== SOURCE DOCUMENT

The previous description is provided to enable a person skilled in the art to make or use the disclosed implementations. Various modifications to these implementations will be readily apparent to those skilled in the art, and the principles defined herein may be applied to other implementations without departing from the scope of the disclosure. Thus, the present disclosure is not intended to be limited to the implementations shown herein but is to be accorded the widest scope possible consistent with the principles and novel features as defined by the following claims.

Claims

1. An apparatus comprising:

a network interface configured to receive an audio bitstream, the audio bitstream comprising:

encoded audio associated with a plurality of audio objects; and

audio metadata indicating one or more sound attributes of the plurality of audio objects;

a memory coupled to the network interface, the memory configured to store the encoded audio and the audio metadata; and

a controller coupled to the network interface, the controller configured to:

receive an indication to adjust a particular sound attribute of the one or more sound attributes, the particular sound attribute associated with a particular audio object of the plurality of audio objects; and

modify the audio metadata based on the indication to generate modified audio metadata.

====

WORK INSTRUCTIONS — In the patent excerpt, what is the memory configured to store?

== PROVIDED DATA

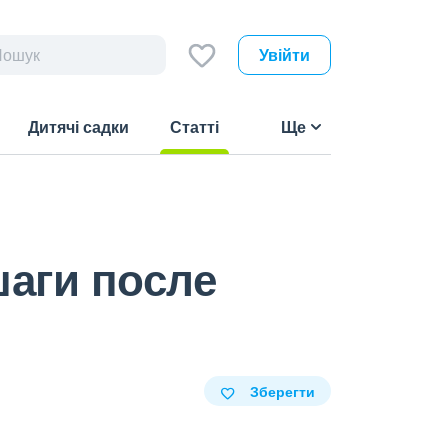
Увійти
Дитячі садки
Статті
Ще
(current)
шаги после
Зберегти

====
== PROVIDED DATA

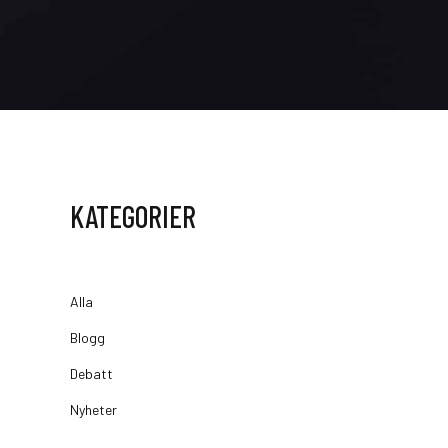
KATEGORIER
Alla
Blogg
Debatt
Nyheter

====

EXPECTED ANSWER — The encoded audio and the audio metadata.